EXERCISE OBJECTIVE>
Skip any pictures. Repeat the data exactly, from its first line through the line that holds "Specify the log", both included.

Saved data entries
____

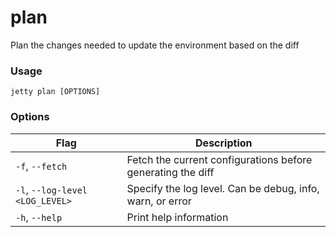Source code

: # plan

Plan the changes needed to update the environment based on the diff

### Usage

`jetty plan [OPTIONS]`

### Options

| Flag                              | Description                                                 |
| --------------------------------- | ----------------------------------------------------------- |
| `-f`, `--fetch`                   | Fetch the current configurations before generating the diff |
| `-l`, `--log-level` `<LOG_LEVEL>` | Specify the log level. Can be debug, info, warn, or error   |
| `-h`, `--help`                    | Print help information                                      |
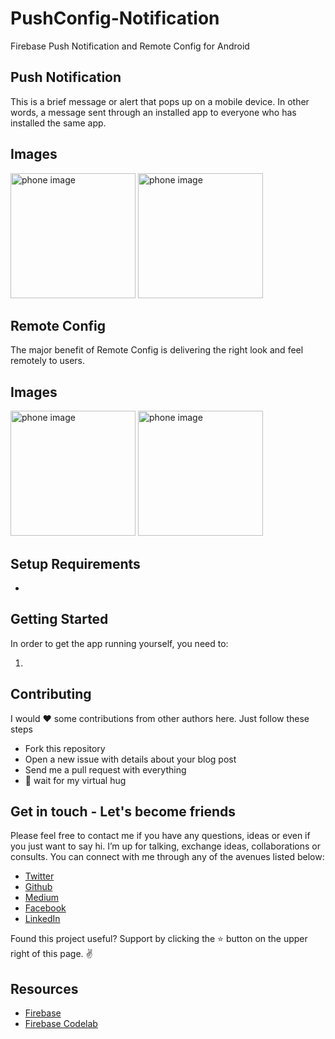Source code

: # PushConfig-Notification
Firebase Push Notification and Remote Config for Android

Push Notification
------------------
This is a brief message or alert that pops up on a mobile device.
In other words, a message sent through an installed app to everyone who has installed the same app. 

Images
------

<img src="Images/pa.png" alt="phone image" width="200px" />

<img src="Images/pb.png" alt="phone image" width="200px" />

Remote Config
-------------
The major benefit of Remote Config is delivering the right look and feel remotely to users.

Images
------

<img src="Images/pa.png" alt="phone image" width="200px" />

<img src="Images/pb.png" alt="phone image" width="200px" />

Setup Requirements
----------------

- 
Getting Started
----------------

In order to get the app running yourself, you need to:

1.  


Contributing
------------

I would ❤️  some contributions from other authors here. Just follow these steps

 - Fork this repository
 - Open a new issue with details about your blog post 
 - Send me a pull request with everything
 - 🤗  wait for my virtual hug

Get in touch - Let's become friends
-----------------------------------

Please feel free to contact me if you have any questions, ideas or even if you just want to say hi. I’m up for talking, exchange ideas, collaborations or consults. You can connect with me through any of the avenues listed below:

- [Twitter](https://twitter.com/Ngesa254)
- [Github](https://github.com/ngesa254)
- [Medium](https://medium.com/@ngesa254)
- [Facebook](https://web.facebook.com/marvinngesa)
- [LinkedIn](https://www.linkedin.com/in/engngesamarvin) 

Found this project useful? Support by clicking the ⭐️ button on the upper right of this page. ✌️

Resources
-----------
- [Firebase](https://firebase.google.com/)
- [Firebase Codelab](https://codelabs.developers.google.com/codelabs/firebase-android/index.html?index=..%2F..%2Findex#0)
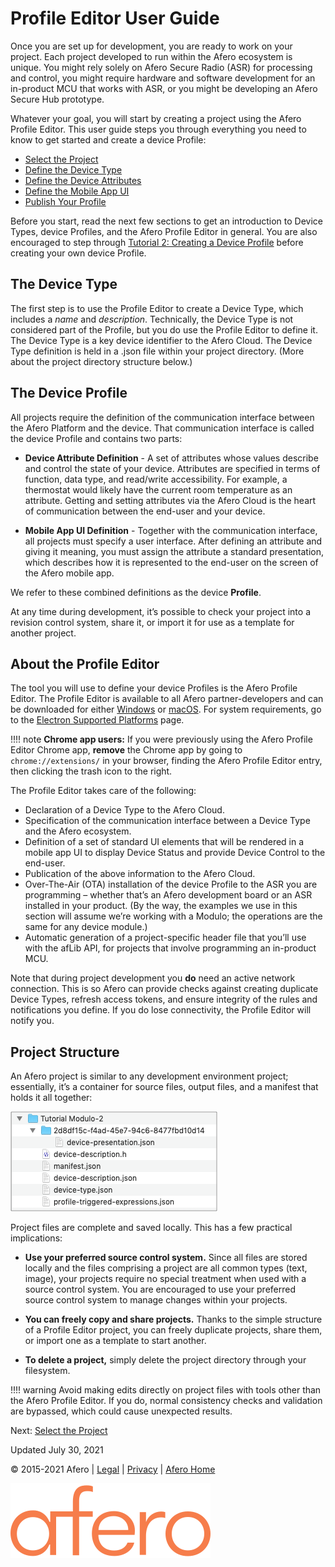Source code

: Profile Editor User Guide
=========================

Once you are set up for development, you are ready to work on your project. Each project developed to run within the Afero ecosystem is unique. You might rely solely on Afero Secure Radio (ASR) for processing and control, you might require hardware and software development for an in-product MCU that works with ASR, or you might be developing an Afero Secure Hub prototype.

Whatever your goal, you will start by creating a project using the Afero Profile Editor. This user guide steps you through everything you need to know to get started and create a device Profile:

*   [Select the Project](SelectProject)
*   [Define the Device Type](DeviceType)
*   [Define the Device Attributes](AttrDef)
*   [Define the Mobile App UI](AppUIDef)
*   [Publish Your Profile](Publish)

Before you start, read the next few sections to get an introduction to Device Types, device Profiles, and the Afero Profile Editor in general. You are also encouraged to step through [Tutorial 2: Creating a Device Profile](Lesson2) before creating your own device Profile.

The Device Type
---------------

The first step is to use the Profile Editor to create a Device Type, which includes a _name_ and _description_. Technically, the Device Type is not considered part of the Profile, but you do use the Profile Editor to define it. The Device Type is a key device identifier to the Afero Cloud. The Device Type definition is held in a .json file within your project directory. (More about the project directory structure below.)

The Device Profile
------------------

All projects require the definition of the communication interface between the Afero Platform and the device. That communication interface is called the device Profile and contains two parts:

*   **Device Attribute Definition** - A set of attributes whose values describe and control the state of your device. Attributes are specified in terms of function, data type, and read/write accessibility. For example, a thermostat would likely have the current room temperature as an attribute. Getting and setting attributes via the Afero Cloud is the heart of communication between the end-user and your device.
    
*   **Mobile App UI Definition** - Together with the communication interface, all projects must specify a user interface. After defining an attribute and giving it meaning, you must assign the attribute a standard presentation, which describes how it is represented to the end-user on the screen of the Afero mobile app.
    

We refer to these combined definitions as the device **Profile**.

At any time during development, it’s possible to check your project into a revision control system, share it, or import it for use as a template for another project.

About the Profile Editor
------------------------

The tool you will use to define your device Profiles is the Afero Profile Editor. The Profile Editor is available to all Afero partner-developers and can be downloaded for either [Windows](http://cdn.afero.io/latest-ape/win) or [macOS](http://cdn.afero.io/latest-ape/mac). For system requirements, go to the [Electron Supported Platforms](https://www.electronjs.org/docs/tutorial/support) page.

!!!! note
     **Chrome app users:** If you were previously using the Afero Profile Editor Chrome app, **remove** the Chrome app by going to `chrome://extensions/` in your browser, finding the Afero Profile Editor entry, then clicking the trash icon to the right.

  

The Profile Editor takes care of the following:

*   Declaration of a Device Type to the Afero Cloud.
*   Specification of the communication interface between a Device Type and the Afero ecosystem.
*   Definition of a set of standard UI elements that will be rendered in a mobile app UI to display Device Status and provide Device Control to the end-user.
*   Publication of the above information to the Afero Cloud.
*   Over-The-Air (OTA) installation of the device Profile to the ASR you are programming – whether that’s an Afero development board or an ASR installed in your product. (By the way, the examples we use in this section will assume we’re working with a Modulo; the operations are the same for any device module.)
*   Automatic generation of a project-specific header file that you’ll use with the afLib API, for projects that involve programming an in-product MCU.

Note that during project development you **do** need an active network connection. This is so Afero can provide checks against creating duplicate Device Types, refresh access tokens, and ensure integrity of the rules and notifications you define. If you do lose connectivity, the Profile Editor will notify you.

Project Structure
-----------------

An Afero project is similar to any development environment project; essentially, it’s a container for source files, output files, and a manifest that holds it all together:

![Project Structure](static/custom/images/APE-ProjectStructure.png)

Project files are complete and saved locally. This has a few practical implications:

*   **Use your preferred source control system.** Since all files are stored locally and the files comprising a project are all common types (text, image), your projects require no special treatment when used with a source control system. You are encouraged to use your preferred source control system to manage changes within your projects.
    
*   **You can freely copy and share projects.** Thanks to the simple structure of a Profile Editor project, you can freely duplicate projects, share them, or import one as a template to start another.
    
*   **To delete a project,** simply delete the project directory through your filesystem.
    

!!!! warning
     Avoid making edits directly on project files with tools other than the Afero Profile Editor. If you do, normal consistency checks and validation are bypassed, which could cause unexpected results.

  

Next: [Select the Project](SelectProject)

Updated July 30, 2021

  

© 2015-2021 Afero | [Legal](https://www.afero.io/html/home/privacy.html) | [Privacy](https://www.afero.io/html/home/privacy.html#privacy) | [Afero Home](https://www.afero.io)

[![Afero, Inc.](static/aflib/images/afero-logo.svg)]()
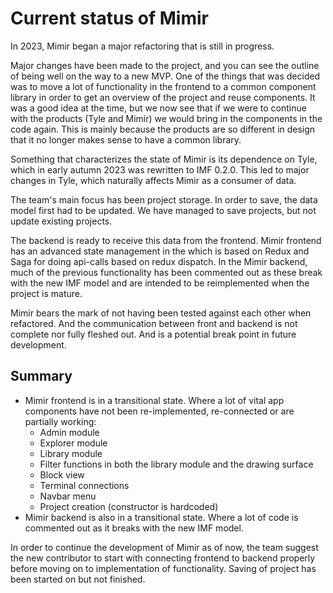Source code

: # Current status of Mimir

In 2023, Mimir began a major refactoring that is still in progress.

Major changes have been made to the project, and you can see the outline of being well on the way to a new
MVP. One of the things that was decided was to move a lot of functionality in the frontend to a common component
library in order to get an overview of the project and reuse components. It was a good idea at the time, but we now see
that if we were to continue with the products (Tyle and Mimir) we would bring in the components in the code again. This
is mainly because the products are so different in design that it no longer makes sense to have a common library.

Something that characterizes the state of Mimir is its dependence on Tyle, which in early autumn 2023 was rewritten
to IMF 0.2.0. This led to major changes in Tyle, which naturally affects Mimir as a consumer of data.

The team's main focus has been project storage. In order to save, the data model first had to be updated. We have
managed to
save projects, but not update existing projects.

The backend is ready to receive this data from the frontend. Mimir frontend has an advanced state management in the
which is based on Redux and Saga for doing api-calls based on redux dispatch. In the Mimir backend, much of
the previous functionality has been commented
out as these break with the new IMF model and are intended to be reimplemented when the project is mature.

Mimir bears the mark of not having been tested against each other when refactored. And the
communication between front and backend is not complete nor fully fleshed out. And is a potential break point in future
development.

## Summary

- Mimir frontend is in a transitional state. Where a lot of vital app components have not been re-implemented,
  re-connected or
  are partially working:
    - Admin module
    - Explorer module
    - Library module
    - Filter functions in both the library module and the drawing surface
    - Block view
    - Terminal connections
    - Navbar menu
    - Project creation (constructor is hardcoded)
- Mimir backend is also in a transitional state. Where a lot of code is commented out as it breaks with the new IMF
  model.

In order to continue the development of Mimir as of now, the team suggest the new contributor to start with connecting
frontend to backend properly before moving on to implementation of functionality. Saving of project has been started on
but not finished.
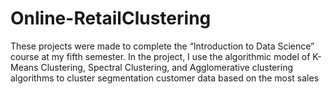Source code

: # Online-RetailClustering
These projects were made to complete the “Introduction to Data Science” course at my fifth semester. In the project, I use the algorithmic model of K-Means Clustering, Spectral Clustering, and Agglomerative clustering algorithms to cluster segmentation customer data based on the most sales
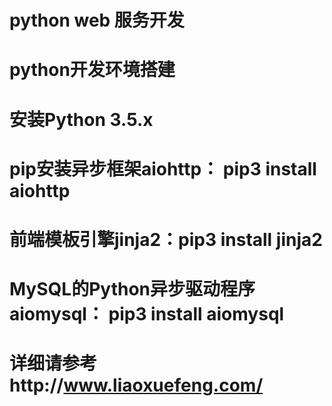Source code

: # python web 服务开发
# python开发环境搭建
# 安装Python 3.5.x
# pip安装异步框架aiohttp： pip3 install aiohttp
# 前端模板引擎jinja2：pip3 install jinja2
# MySQL的Python异步驱动程序aiomysql： pip3 install aiomysql
# 详细请参考http://www.liaoxuefeng.com/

____

SOLUTION TO THIS TASK>
Source code

: # plan

Plan the changes needed to update the environment based on the diff

### Usage

`jetty plan [OPTIONS]`

### Options

| Flag                              | Description                                                 |
| --------------------------------- | ----------------------------------------------------------- |
| `-f`, `--fetch`                   | Fetch the current configurations before generating the diff |
| `-l`, `--log-level` `<LOG_LEVEL>` | Specify the log level. Can be debug, info, warn, or error   |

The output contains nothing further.